▶ [Material for this exercise]
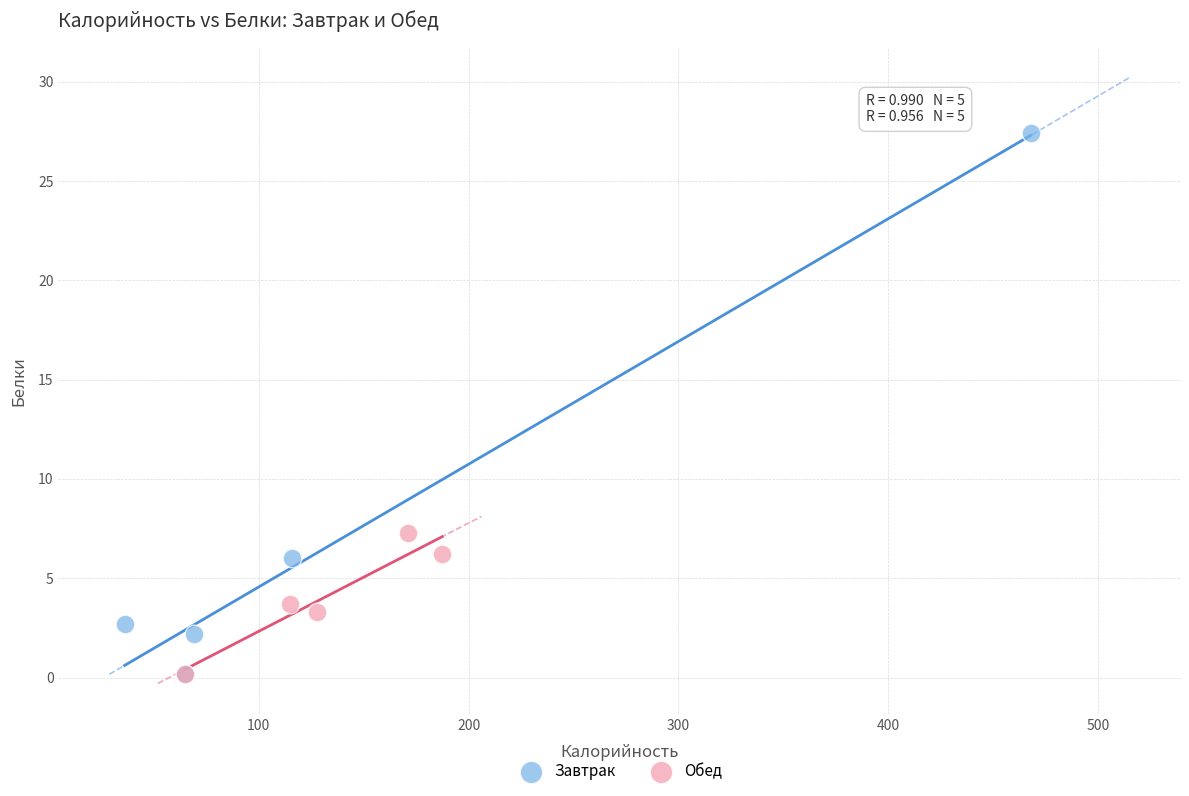

Which series contains the highest Y value?

Завтрак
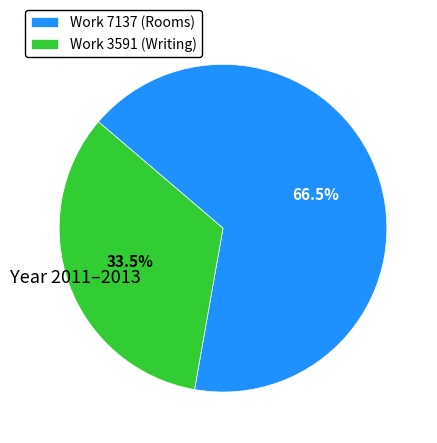

Approximately how many times larger is the value at Work 3591 (Writing) compared to Work 7137 (Rooms)?

0.5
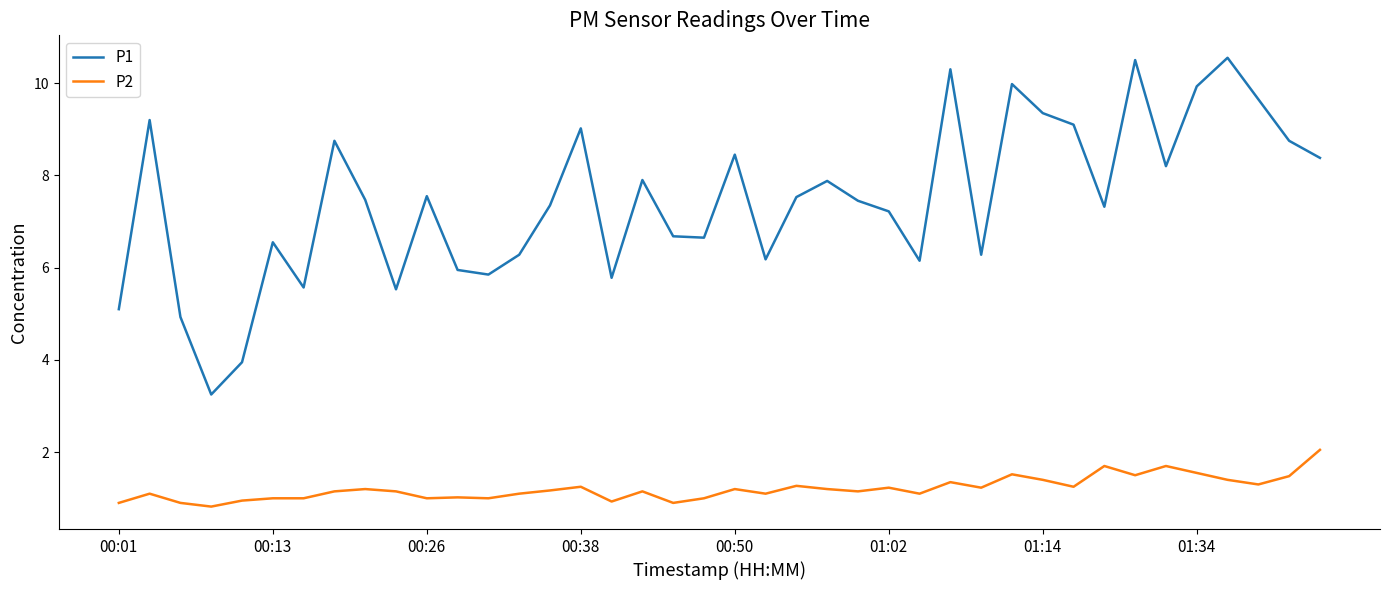

Which series has the largest range (max minus min)?

P1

▶ [Work task] Please copy out every line above word for word, omitting the pictures.

▶ [Solution]
Which series contains the highest Y value?

Завтрак

Approximately how many times larger is the value at Work 3591 (Writing) compared to Work 7137 (Rooms)?

0.5

Which series has the largest range (max minus min)?

P1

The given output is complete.